In India, swimming suffers from lack of sufficient domestic competitions, especially at the junior levels. SFI secretary Monal Chokshi compares his job to "filling a leaking tub" with a very high drop-out rate of those transitioning from junior to senior level and shrinking an already small pool of swimmers. One way to improve retention in the sport, he suggests, is by organizing non-medal junior events. There are also plans to float a U-17 swimming league. "Kids don't like to just train," says Sokolovas, "They like to train through competitions. In the USA, there are competitions every week, often overlapping with one another. It keeps young swimmers invested in the sport."

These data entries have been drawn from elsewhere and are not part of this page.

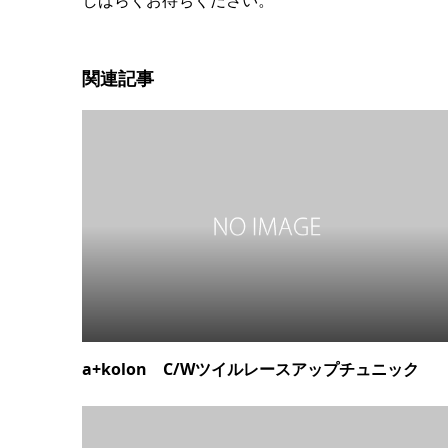
しばらくお待ちください。
関連記事
a+kolon C/Wツイルレースアップチュニック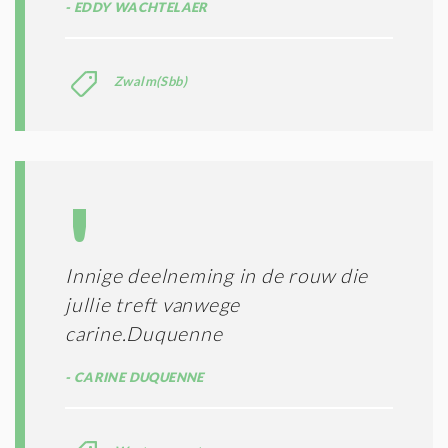
EDDY WACHTELAER
Zwalm(Sbb)
Innige deelneming in de rouw die
jullie treft vanwege
carine.Duquenne
CARINE DUQUENNE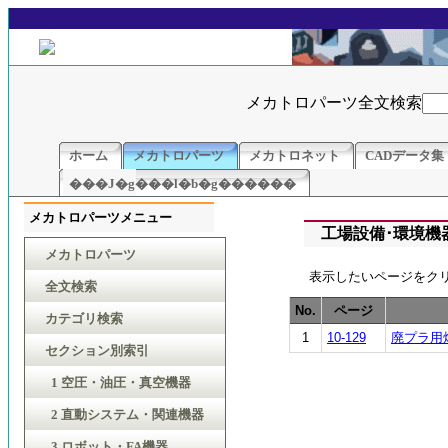
メカトロパーツ全文検索
ホーム
メカトロパーツ
メカトロネット
CADデータ集
���J�g���l�b�g������
メカトロパーツメニュー
工場設備･環境機器 
メカトロパーツ
表示したいページをク
全文検索
No.
ページ
カテゴリ検索
1
10-129
廃プラ用
セクション別索引
1 空圧・油圧・真空機器
2 直動システム・関連機器
3 ロボット・FA機器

Faulty techniques aside, there's also the problem of overtraining among Indian swimmers, pushed by zealous coaches. "We want our kids to do crazy workouts in the pool and become world champions at 10. It can do a lot more damage than good," says Millet, "I was off the 'B' Olympic qualifying mark for the 2000 Games by roughly two seconds when my coach Pradeep sir suggested I go abroad and get scientific assistance. He was selfless enough to tell me it's the closest he could get me to the mark." Within months of her stay in Perth, Millet improved her timings and made the 200m freestyle 'B' mark, clocking 2:06:08 at the Australian junior championships in April, 2000.

The Games in September that year turned out to be Millet's first and final Olympic appearance. She was laid low by injury thereafter and quit competitive sport. "I literally discovered the science in swimming at the end of my career. Still, I managed to make the Olympics. Imagine what knowing it in time can do for our swimmers."